If your needs are standard (simple bookings + payments), buying is usually faster.

But many sports venues outgrow off-the-shelf tools when they need:


  • custom booking rules for multiple sports

  • approvals (clubs/teams/coaches)

  • operational workflows (maintenance, staff, multi-site governance)

  • dashboards that match how your venue actually runs


That’s where a sports app development company can build a system that fits your operations, not the other way around—especially if you want the platform to extend into tournament software or league modules later.





FAQs


1) What’s the average sports facility management software pricing in the US?


Most single-location facilities land somewhere between $100–$800/month, depending on whether they need just scheduling or full operations (payments, staff workflows, reporting).

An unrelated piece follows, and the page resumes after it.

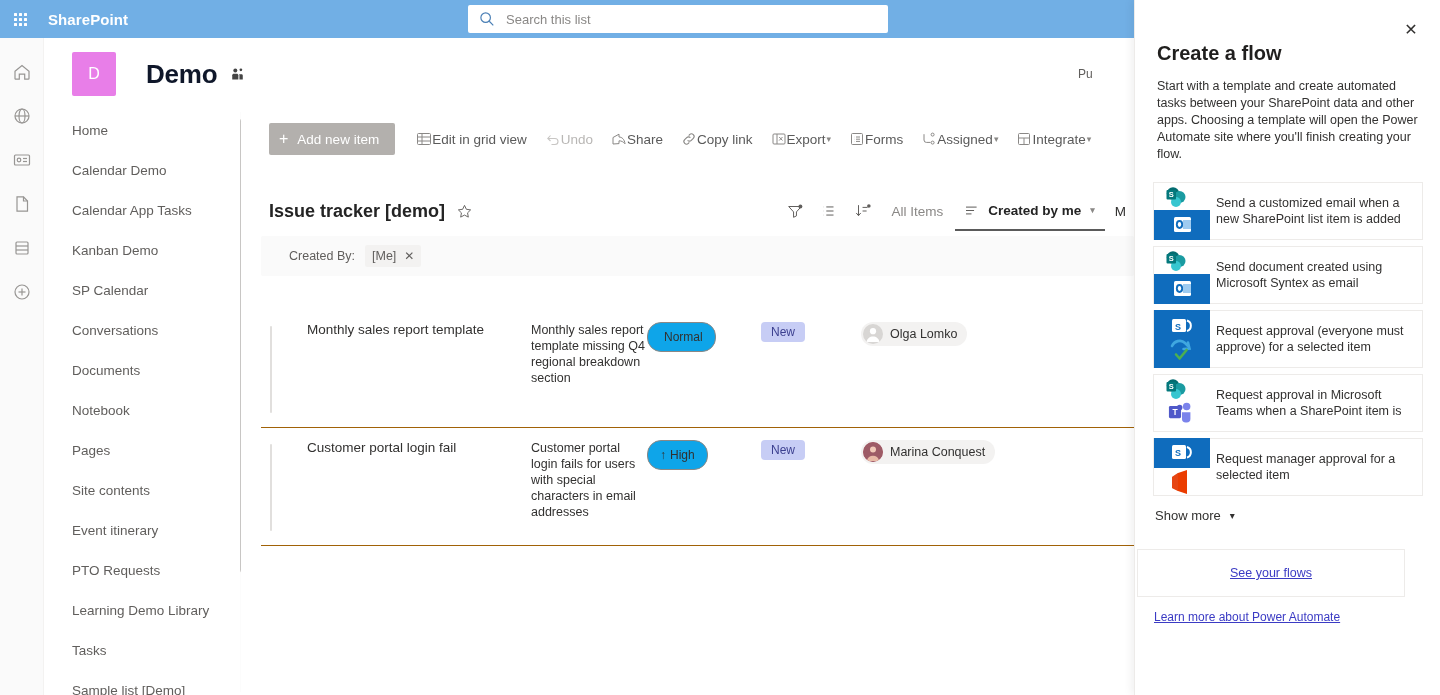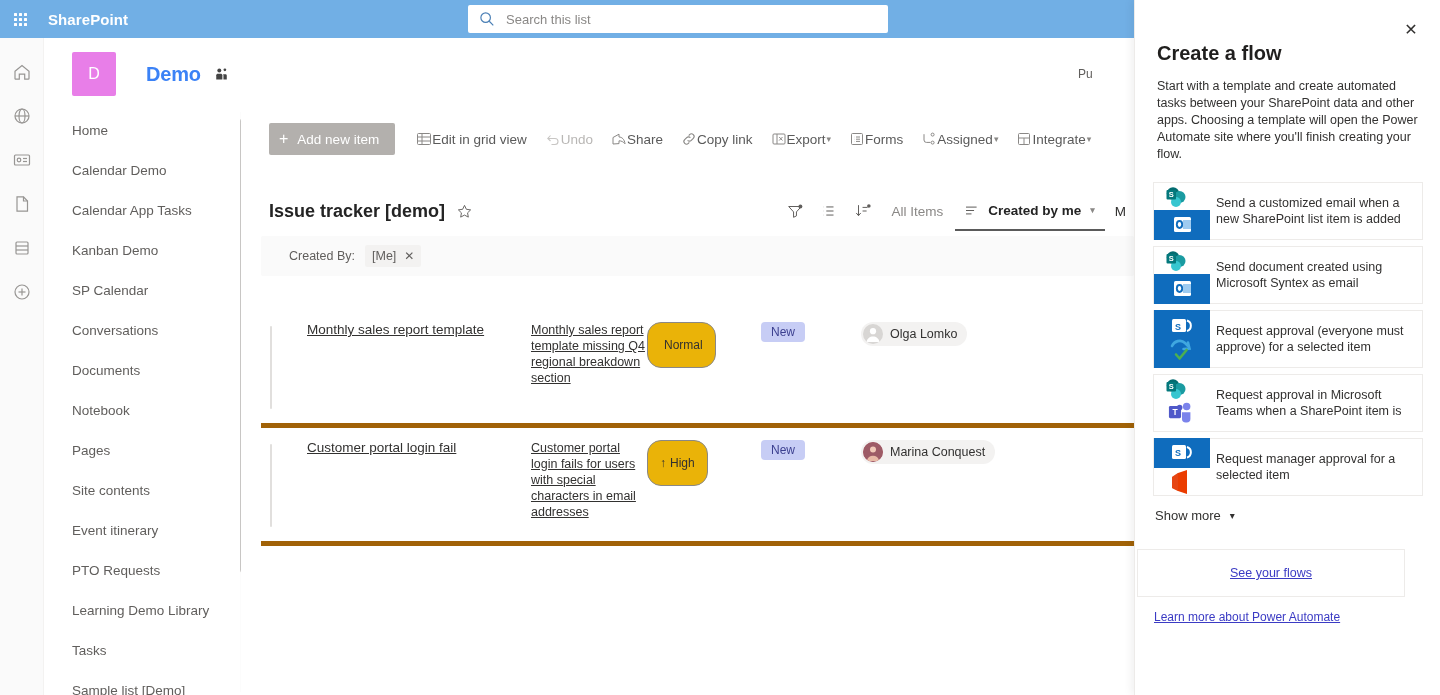"Demo" .site-title { color: #3b82f6 -> #0f172a; font-size: 20px -> 26px }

2) Why do some vendors show “starting at $99” but people pay more?

Because “starter” usually excludes modules like advanced reporting, automation, multi-location support, and some payment features.


3) Is facility software the same as property management software?


They overlap (resources, utilization, payments), but sports facilities also need sport-specific booking rules, peak-hour controls, and sometimes league/tournament layers.


4) Do I need separate staff scheduling software?


If you run shifts, coaches, front-desk coverage, and peak-hour staffing, built-in scheduling saves time. Otherwise, a separate tool can work until you scale.


5) Where does field service management software fit in?


It’s relevant when maintenance becomes serious: work orders, recurring inspections, vendor coordination, and downtime tracking.


6) How does UK pricing compare to the US?


Small clubs can find simpler tools around £50/month, while larger setups often move to quote-based pricing as workflows and venues grow.


7) When should we consider custom build with a sports app development company?


When off-the-shelf tools can’t model your booking rules, approvals, multi-sport operations, or when you want one platform that expands into leagues and tournament software over time.